Net Cash-Out Amount: $270,000 – $240,000 = $30,000

Now, subtract the cash-out amount from your total investment to see if you can recover your entire down payment.

Total Investment (down payment + reno costs): $80,000
Cash-Out Amount: $30,000
Remaining UN-recovered initial Investment: $50,000

In this example, you would not be able to recover your initial investment of $80k (down payment + reno), as the cash-out amount is only $30,000. To break even and recover your full down payment, you would need a higher percentage increase in property value after renovations.

For example, if the property’s value increased by 40% after renovations, the new value would be $420,000. Using the same LTV ratio of 75%, the maximum loan amount would be $315,000. Subtracting the existing mortgage balance of $240,000 would result in a cash-out amount of $75,000.

Cash-Out Amount: $315,000 – $240,000 = $75,000

Did we get our full initial investment back this time?!

Total Investment: $80,000
Cash-Out Amount: $75,000
Remaining UN-recovered initial Investment: $5,000

Not too shabby! In this example we recovered our full down payment of $60,000 and most of our renovation costs, meaning we could repeat another BRRRR (e.g. maybe we put in a bit more sweat-equity this time to make up for the $5k less of reno budget).
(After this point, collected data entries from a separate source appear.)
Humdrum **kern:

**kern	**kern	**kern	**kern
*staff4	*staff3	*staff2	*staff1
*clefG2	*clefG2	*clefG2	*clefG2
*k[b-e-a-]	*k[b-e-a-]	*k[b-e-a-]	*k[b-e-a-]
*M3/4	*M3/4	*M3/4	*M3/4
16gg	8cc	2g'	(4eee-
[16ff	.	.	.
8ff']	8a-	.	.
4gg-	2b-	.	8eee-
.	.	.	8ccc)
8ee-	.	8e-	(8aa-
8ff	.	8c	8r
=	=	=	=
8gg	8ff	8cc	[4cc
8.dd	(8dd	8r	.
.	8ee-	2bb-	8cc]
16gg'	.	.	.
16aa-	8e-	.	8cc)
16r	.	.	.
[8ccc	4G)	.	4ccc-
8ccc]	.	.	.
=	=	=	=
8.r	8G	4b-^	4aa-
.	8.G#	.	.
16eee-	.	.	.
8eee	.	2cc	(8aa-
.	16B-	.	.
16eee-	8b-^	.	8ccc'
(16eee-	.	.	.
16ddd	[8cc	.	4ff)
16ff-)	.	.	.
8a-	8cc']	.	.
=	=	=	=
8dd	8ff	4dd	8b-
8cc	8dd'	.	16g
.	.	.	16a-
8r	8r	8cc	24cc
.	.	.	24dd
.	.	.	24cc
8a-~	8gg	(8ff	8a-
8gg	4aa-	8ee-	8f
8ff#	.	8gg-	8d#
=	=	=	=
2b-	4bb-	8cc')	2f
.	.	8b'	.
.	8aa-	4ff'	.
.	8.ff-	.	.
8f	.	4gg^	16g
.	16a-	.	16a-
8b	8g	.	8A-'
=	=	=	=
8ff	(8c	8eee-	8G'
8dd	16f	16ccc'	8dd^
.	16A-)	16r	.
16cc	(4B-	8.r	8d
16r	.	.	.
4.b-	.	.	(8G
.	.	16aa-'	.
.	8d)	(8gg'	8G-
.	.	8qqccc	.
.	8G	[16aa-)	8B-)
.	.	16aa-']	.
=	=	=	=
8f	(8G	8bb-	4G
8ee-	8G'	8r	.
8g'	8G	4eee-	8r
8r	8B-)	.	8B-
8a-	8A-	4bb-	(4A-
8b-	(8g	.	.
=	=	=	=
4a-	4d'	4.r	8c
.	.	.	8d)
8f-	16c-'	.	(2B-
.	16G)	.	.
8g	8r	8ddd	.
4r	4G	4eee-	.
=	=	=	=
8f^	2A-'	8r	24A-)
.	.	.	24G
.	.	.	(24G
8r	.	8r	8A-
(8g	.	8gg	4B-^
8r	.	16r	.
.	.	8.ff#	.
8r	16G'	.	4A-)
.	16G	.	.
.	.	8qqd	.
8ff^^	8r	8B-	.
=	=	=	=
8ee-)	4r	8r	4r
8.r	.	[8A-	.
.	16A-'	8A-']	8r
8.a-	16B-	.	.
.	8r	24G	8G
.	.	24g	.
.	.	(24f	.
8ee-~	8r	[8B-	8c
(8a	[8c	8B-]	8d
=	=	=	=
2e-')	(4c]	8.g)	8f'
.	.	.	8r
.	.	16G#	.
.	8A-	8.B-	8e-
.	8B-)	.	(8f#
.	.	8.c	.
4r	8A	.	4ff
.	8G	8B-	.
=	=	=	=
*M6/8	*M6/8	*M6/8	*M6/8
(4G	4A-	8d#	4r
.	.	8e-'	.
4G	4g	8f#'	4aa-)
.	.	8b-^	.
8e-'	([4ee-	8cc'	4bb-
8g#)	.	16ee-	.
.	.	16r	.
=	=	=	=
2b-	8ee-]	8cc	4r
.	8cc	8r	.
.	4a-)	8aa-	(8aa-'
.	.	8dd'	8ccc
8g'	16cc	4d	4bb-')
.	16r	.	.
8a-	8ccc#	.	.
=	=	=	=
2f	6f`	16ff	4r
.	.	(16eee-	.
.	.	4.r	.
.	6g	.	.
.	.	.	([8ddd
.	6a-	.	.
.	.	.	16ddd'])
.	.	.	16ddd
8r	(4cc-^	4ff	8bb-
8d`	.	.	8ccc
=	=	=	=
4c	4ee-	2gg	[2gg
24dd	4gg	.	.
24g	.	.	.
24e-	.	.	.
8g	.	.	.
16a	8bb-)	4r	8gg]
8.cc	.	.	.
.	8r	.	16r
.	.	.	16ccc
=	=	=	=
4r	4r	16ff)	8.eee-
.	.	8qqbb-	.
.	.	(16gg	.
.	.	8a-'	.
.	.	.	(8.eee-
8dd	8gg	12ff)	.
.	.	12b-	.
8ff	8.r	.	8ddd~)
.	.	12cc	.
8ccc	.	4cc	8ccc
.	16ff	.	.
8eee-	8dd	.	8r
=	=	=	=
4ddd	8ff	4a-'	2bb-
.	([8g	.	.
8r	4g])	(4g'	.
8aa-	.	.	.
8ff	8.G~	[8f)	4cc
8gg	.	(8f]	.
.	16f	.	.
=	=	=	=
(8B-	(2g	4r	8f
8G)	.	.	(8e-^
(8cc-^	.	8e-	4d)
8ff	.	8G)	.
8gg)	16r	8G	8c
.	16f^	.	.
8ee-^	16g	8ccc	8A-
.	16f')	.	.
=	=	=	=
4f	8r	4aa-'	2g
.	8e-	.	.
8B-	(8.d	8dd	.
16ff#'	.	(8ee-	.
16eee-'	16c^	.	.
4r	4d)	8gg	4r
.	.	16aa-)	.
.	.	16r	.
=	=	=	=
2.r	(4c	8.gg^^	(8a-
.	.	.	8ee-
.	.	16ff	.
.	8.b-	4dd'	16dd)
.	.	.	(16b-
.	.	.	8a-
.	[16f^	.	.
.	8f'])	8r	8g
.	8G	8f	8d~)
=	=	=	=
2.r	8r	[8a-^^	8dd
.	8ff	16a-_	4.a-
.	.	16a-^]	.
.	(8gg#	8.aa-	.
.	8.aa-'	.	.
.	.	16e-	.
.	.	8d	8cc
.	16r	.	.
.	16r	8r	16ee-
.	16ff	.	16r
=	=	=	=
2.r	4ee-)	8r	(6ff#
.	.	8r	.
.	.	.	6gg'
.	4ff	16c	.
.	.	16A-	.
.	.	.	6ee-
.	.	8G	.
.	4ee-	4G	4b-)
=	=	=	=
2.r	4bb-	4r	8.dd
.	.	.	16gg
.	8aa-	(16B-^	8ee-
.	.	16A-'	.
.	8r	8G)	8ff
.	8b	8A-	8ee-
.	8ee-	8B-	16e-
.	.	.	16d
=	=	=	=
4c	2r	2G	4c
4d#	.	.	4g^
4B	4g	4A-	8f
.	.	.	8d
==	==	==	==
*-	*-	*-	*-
Keep in mind that this example is simplified and doesn’t include closing costs, taxes, and other factors that can impact the actual numbers. But as you can see, the BRRRR strategy is legit – though the “perfect” BRRRR is not all that easy. It requires finding the right undervalued property and a good deal of involvement to improve it such that it can be reappraised for a sufficiently higher value (e.g. as much as 30-40% more than what you bought it for).

In conclusion, both HELOCs and Cash-Out Refinances offer homeowners a way to access the equity in their homes, while the BRRRR strategy provides real estate investors with a powerful method to acquire, renovate, and refinance properties for long-term growth. The best option for you will depend on your individual financial situation, your goals, and your preferences. Be sure to carefully consider the pros and cons of each option before making a decision.